* **Text section**
------------

62

In HTML (and in typography in general, I suppose), there appears to be some defined sizes for H1-H6 -elements.

Ie., if the baseline font size is 16px (or 100%), then h1 (w/c)ould be 2.25em (36px). And H2 (w/c)ould be 1.5em (24px). Et cetera. Where do these variables come from? The H1=36px, H2=24px, H3=21px, H4=18px, H5=16px, H6=14px, that is. (or, if you like, H1=2em, H2=1.5em, H3=1.17em, etc., the point isn't the numbers themselves, but the relation between them)

Is there some mathematical formula for them? Does it have something to do with golden ratio or fibonacci? I haven't been able to find information on this.

EDIT: to be more specific, what is the pattern; why does it go from 36 to 24 to 21, or start from 36 to begin with (or, if you like, from 2em to 1.5em to 1.17em, etc.)?

------------

[Data items]
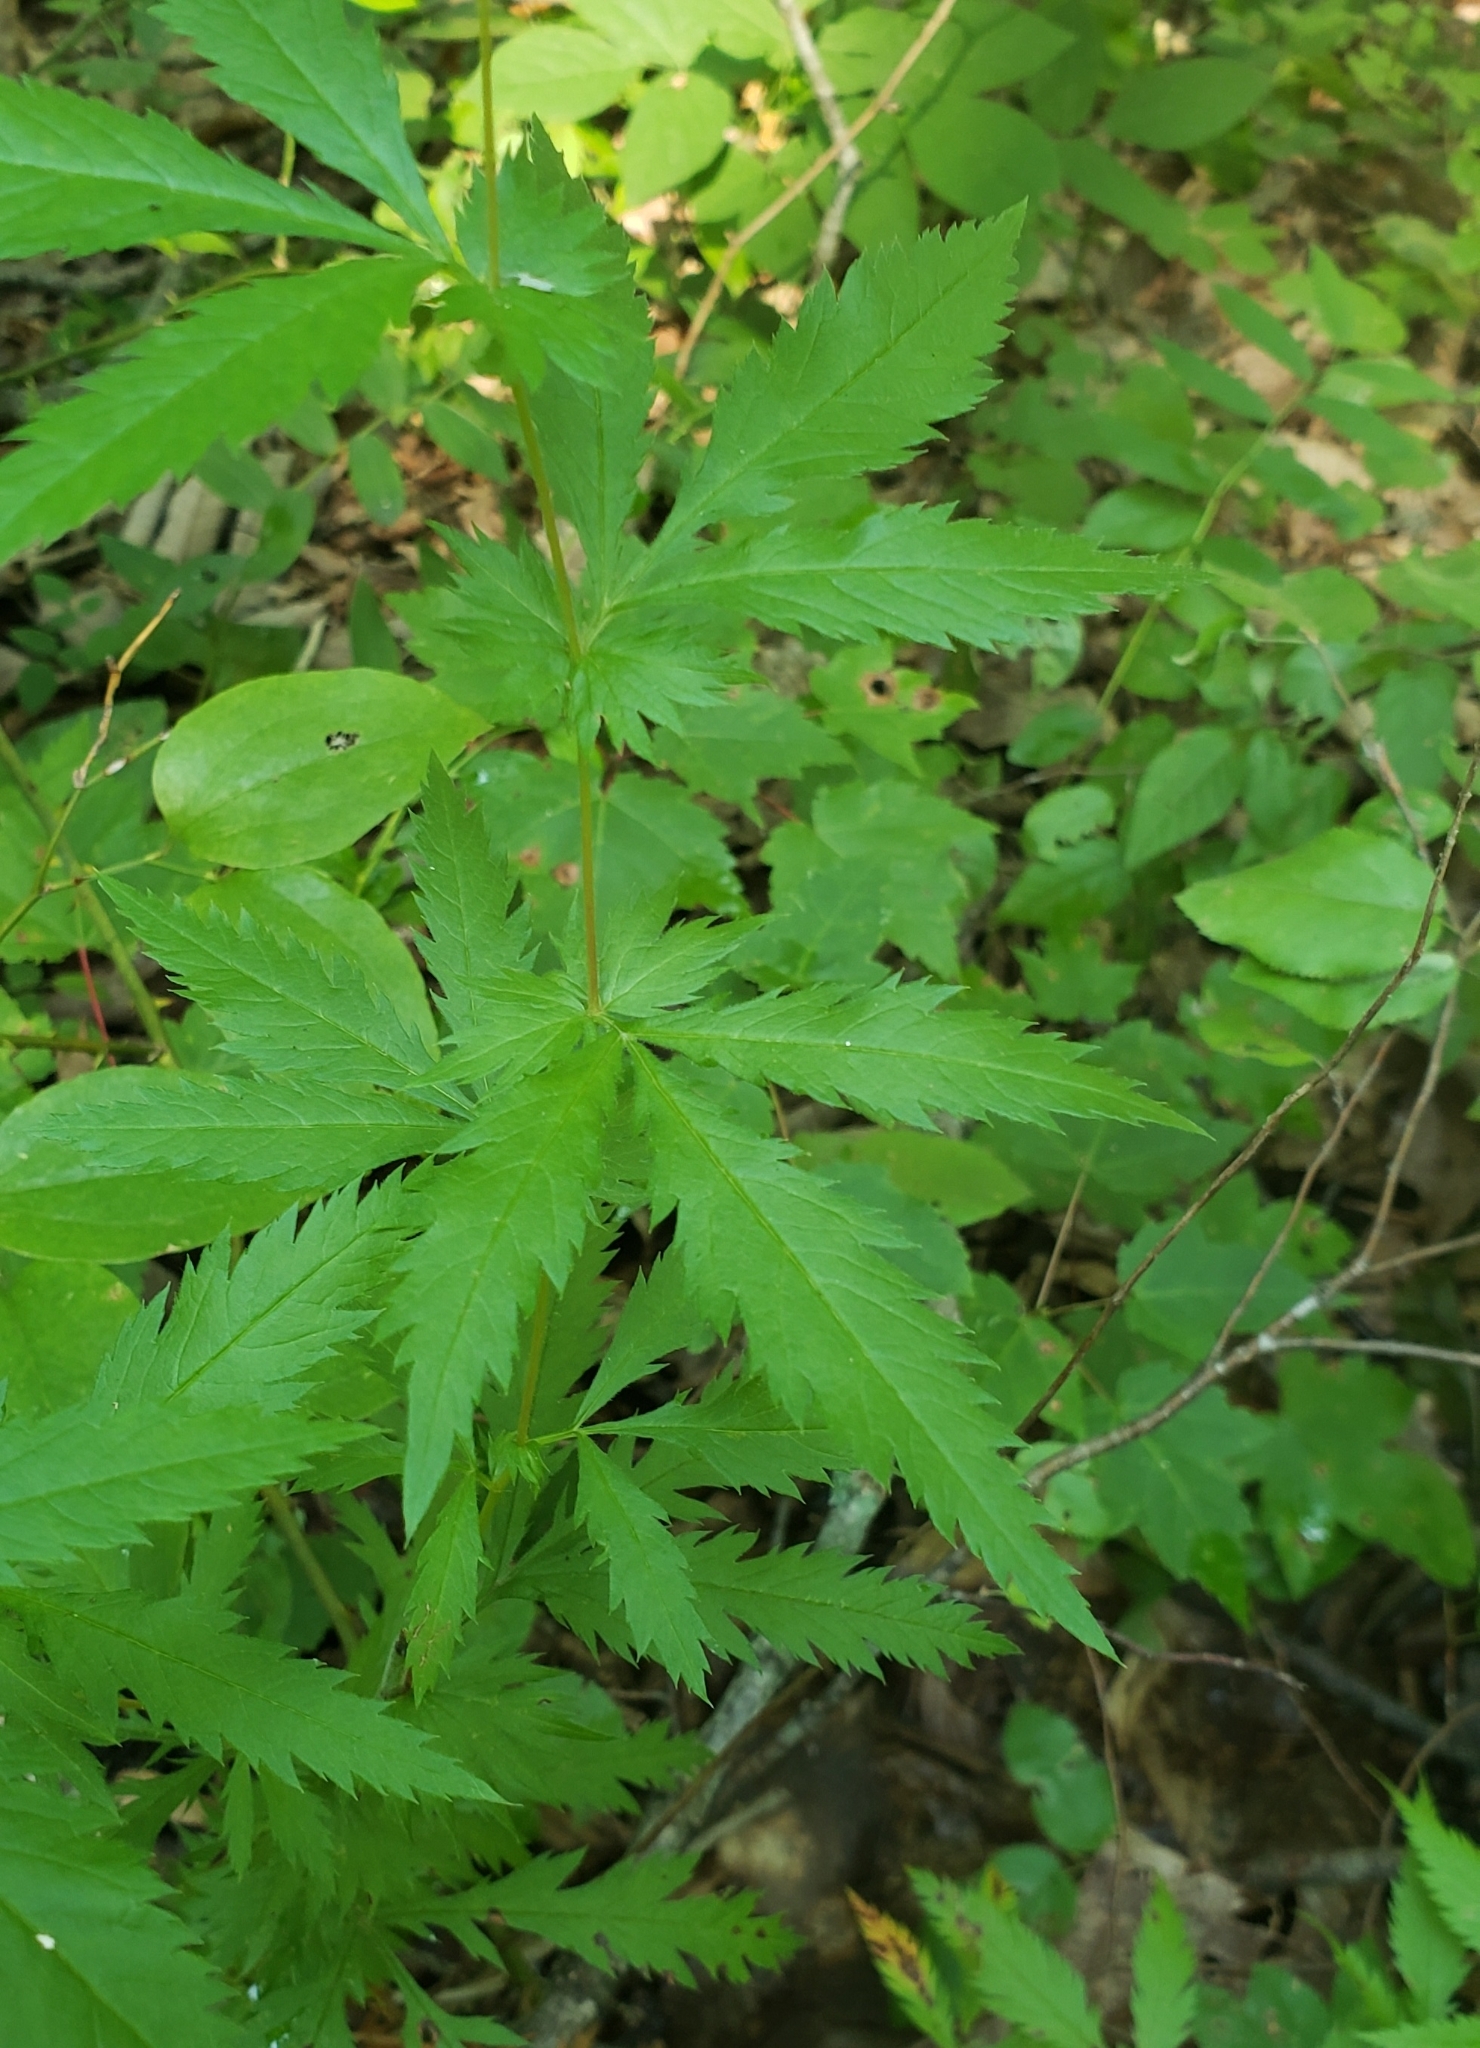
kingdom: Plantae
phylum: Tracheophyta
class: Magnoliopsida
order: Rosales
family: Rosaceae
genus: Gillenia
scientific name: Gillenia stipulata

------------

* **Direction 1**
From the passage on HTML heading sizes, duplicate the portion starting at "Is there some" and ending at "to 1.17em, etc.)?".
* **Direction 2**
Condense the paragraph of the passage on HTML heading sizes that begins "Ie., if the baseline font size is 16px" into a shorter form that retains its main facts.
* **Direction 3**
Extend the passage on HTML heading sizes beyond its final sentence.
The data are not required for any of this work.

* **Exercise result 1**
Is there some mathematical formula for them? Does it have something to do with golden ratio or fibonacci? I haven't been able to find information on this.

EDIT: to be more specific, what is the pattern; why does it go from 36 to 24 to 21, or start from 36 to begin with (or, if you like, from 2em to 1.5em to 1.17em, etc.)?

* **Exercise result 2**
With a base font size of 16px (100%), H1 might be 2.25em (36px) and H2 1.5em (24px). The writer asks where this sequence comes from: H1 = 36px, H2 = 24px, H3 = 21px, H4 = 18px, H5 = 16px, H6 = 14px, or in ems H1 = 2em, H2 = 1.5em, H3 = 1.17em, and so on. The concern is the relation between the sizes rather than the numbers themselves.

* **Exercise result 3**
Oh, I forgot to specify where I came up with the original numbers, they're from here

1
  • 3
    Dodging a bump here; It appears that the traditional scale is composed of two-stranded Fibonacci series. Example from The Elements of Typographic Style by Robert Bringhurst: (a) 5, 8, 13, 21, 34..., and (b) 6, 10, 16, 26, 42... => 5, 6, 8, 10, 13, 16, 21, 26...
    – morbusg
    Commented Feb 21, 2012 at 11:45

12 Answers 12

30

Update: Nowadays, modern browsers use these values.

Original answer:

They are defined by each browser maker independently.

They are not uniform across browsers and are there for semantics (Large header, slightly smaller header etc...).

If you look at the HTML 4 specification for these, there no mention of how they are supposed to be styled, only that they should be. From the spec:

Visual browsers usually render more important headings in larger fonts than less important ones.

If you want these to be consistent, you should use a reset stylesheet that defines them.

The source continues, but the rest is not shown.